Ce constat justifié met à mal les majorités en place qui, de droite ou de gauche, ont dû se soumettre aux injonctions du marché mais ce n’est pas tout. C’est ce même constat d’inefficience de «la main invisible du marché» qui suscite un désir de nouvelles offres politiques ; relègue les sociaux-démocrates, derrière les Verts, au second rang de l’opposition allemande ; redonne une place aux gauches de la gauche ; confond toutes les élites dans un même opprobre et ressuscite l’extrême droite aux quatre coins de l’Europe.
Disqualifiée depuis la guerre, l’extrême droite est ressortie de l’ombre parce que les effets pervers de la mondialisation que sont la désindustrialisation européenne, le chômage et le recul du niveau de vie ont remis au goût du jour le cocktail empoisonné des débuts du fascisme en permettant de marier la nostalgie de l’Etat providence et la défense des frontières nationales dans lesquelles il s’était épanoui, le nationalisme et le «tous pourris», la bataille pour le maintien des acquis sociaux et le rejet des étrangers.
L’Europe vit un moment inquiétant où une colère sans horizon et des attentes sans espoir tangible peuvent la faire basculer dans une crise politique majeure.

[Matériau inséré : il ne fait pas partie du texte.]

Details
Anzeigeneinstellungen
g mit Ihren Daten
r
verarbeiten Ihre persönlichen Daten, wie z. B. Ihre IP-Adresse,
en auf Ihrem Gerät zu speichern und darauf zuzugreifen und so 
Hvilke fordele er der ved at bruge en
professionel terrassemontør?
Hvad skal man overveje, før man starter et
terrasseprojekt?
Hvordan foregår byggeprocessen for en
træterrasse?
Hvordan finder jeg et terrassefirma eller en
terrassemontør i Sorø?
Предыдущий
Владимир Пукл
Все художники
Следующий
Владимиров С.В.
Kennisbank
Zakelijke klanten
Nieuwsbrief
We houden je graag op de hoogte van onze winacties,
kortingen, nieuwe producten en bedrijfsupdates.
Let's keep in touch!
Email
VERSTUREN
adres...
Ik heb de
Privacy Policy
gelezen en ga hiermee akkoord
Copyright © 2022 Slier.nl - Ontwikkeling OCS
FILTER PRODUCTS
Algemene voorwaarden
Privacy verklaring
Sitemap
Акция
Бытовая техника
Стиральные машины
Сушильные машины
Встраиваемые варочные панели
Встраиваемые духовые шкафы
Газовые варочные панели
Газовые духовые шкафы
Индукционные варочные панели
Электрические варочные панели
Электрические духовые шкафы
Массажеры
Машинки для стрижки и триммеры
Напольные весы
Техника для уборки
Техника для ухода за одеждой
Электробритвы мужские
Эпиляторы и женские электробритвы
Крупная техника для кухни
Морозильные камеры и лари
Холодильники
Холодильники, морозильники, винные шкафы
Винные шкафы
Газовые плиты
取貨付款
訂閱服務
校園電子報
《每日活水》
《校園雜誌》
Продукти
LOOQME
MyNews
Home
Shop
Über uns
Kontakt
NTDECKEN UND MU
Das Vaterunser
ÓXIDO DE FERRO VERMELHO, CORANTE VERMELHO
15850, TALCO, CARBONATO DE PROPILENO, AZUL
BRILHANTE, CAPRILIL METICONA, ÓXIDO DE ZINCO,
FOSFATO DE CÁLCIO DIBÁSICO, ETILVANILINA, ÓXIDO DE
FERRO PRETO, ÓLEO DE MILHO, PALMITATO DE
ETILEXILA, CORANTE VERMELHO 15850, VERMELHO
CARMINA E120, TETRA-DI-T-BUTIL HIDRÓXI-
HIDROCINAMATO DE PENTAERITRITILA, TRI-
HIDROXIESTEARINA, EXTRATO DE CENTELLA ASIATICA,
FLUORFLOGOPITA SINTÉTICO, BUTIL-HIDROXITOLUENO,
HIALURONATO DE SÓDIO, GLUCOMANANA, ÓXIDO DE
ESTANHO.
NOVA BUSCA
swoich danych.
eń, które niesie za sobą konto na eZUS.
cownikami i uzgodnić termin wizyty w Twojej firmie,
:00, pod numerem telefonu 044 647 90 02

Si elle ne trouve pas ses repères, cette révolution qui sourd peut se perdre dans le pire des marécages et le danger en est si grand qu’il y a urgence.
Il y a urgence à marteler que si, les gauches elles-mêmes doivent s’incliner devant les marchés, ce n’est pas parce qu’elles seraient achetées ou aveugles mais parce que le rapport de forces ne leur laisse pas le choix. Entre la démocratie et le marché, le rapport de forces s’est renversé car la puissance publique d’un Etat-nation, son Etat et son gouvernement, ne peuvent plus grand-chose face à un argent qui peut aller chercher les meilleurs rendements là où il le veut.
Pour les Européens, seule une puissance publique de taille continentale pourrait faire poids face au marché mondialisé et c’est pour cela qu’il faut construire une Europe politique à même de réguler le marché - non pas de l’abolir car «le communisme, ça ne marche pas» mais de dompter sa force et de le canaliser car «le libéralisme, ça ne marche pas» non plus.
Le krach de Wall Street l’avait montré mais, après avoir trouvé son salut auprès des Etats, l’argent s’est relancé à leur assaut car ils se sont un peu plus épuisés et ruinés à parer ses méfaits. Pour être, la gauche doit être européenne. C’est ce qu’il faut vouloir aujourd’hui.